** Opening Record excerpts block **

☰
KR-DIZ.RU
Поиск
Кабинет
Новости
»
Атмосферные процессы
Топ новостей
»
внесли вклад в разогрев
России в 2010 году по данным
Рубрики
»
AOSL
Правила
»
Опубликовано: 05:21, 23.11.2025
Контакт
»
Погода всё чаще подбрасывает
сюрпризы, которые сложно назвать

** Closing Record excerpts block **
** Opening Record excerpts block **

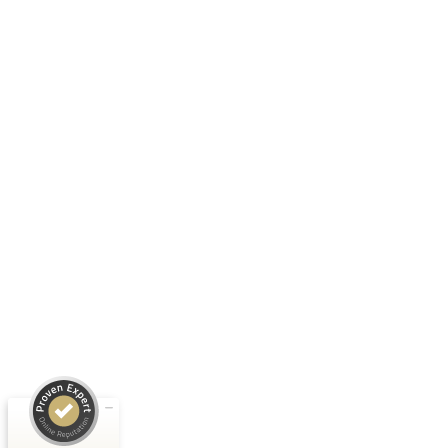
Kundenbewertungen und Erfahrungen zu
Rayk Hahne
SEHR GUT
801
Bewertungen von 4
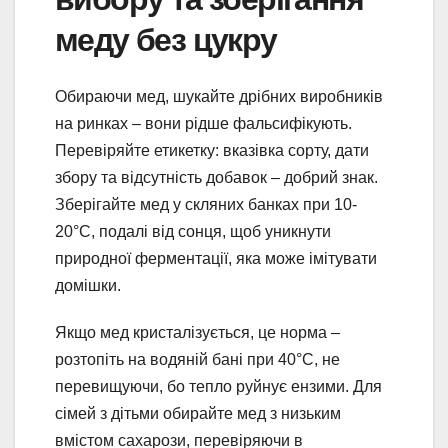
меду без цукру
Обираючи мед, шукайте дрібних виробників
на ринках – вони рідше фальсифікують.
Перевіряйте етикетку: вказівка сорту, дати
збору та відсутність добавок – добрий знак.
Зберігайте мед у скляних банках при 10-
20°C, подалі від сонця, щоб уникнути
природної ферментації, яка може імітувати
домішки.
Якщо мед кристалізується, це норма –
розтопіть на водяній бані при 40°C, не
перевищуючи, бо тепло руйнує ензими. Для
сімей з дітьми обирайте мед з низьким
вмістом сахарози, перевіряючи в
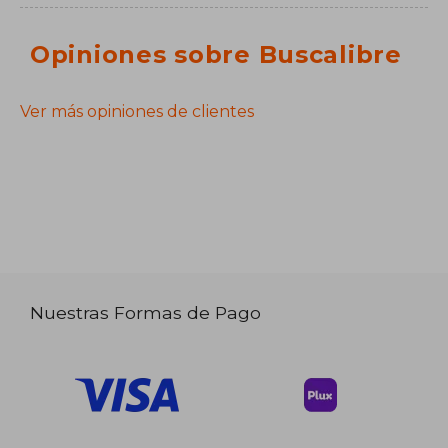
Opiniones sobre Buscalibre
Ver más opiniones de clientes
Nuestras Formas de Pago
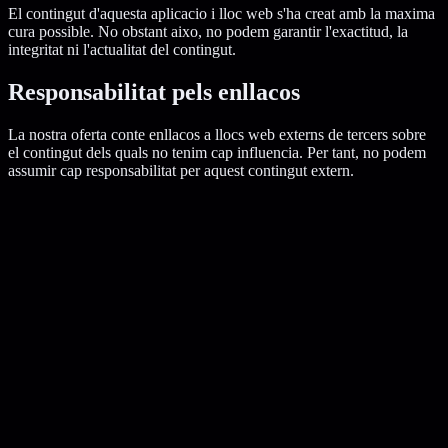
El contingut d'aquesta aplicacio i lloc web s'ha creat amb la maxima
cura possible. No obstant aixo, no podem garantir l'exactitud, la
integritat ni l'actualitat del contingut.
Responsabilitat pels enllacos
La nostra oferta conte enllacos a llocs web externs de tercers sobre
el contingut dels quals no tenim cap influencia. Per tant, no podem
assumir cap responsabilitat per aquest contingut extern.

** Closing Record excerpts block **

Instructions for the task: In the listing above, locate the line with "збору та відсутність добавок – добрий знак." and the line with "перевищуючи, бо тепло руйнує ензими. Для", then extract exactly those lines and every line between them, and nothing more.

Answer below:
збору та відсутність добавок – добрий знак.
Зберігайте мед у скляних банках при 10-
20°C, подалі від сонця, щоб уникнути
природної ферментації, яка може імітувати
домішки.
Якщо мед кристалізується, це норма –
розтопіть на водяній бані при 40°C, не
перевищуючи, бо тепло руйнує ензими. Для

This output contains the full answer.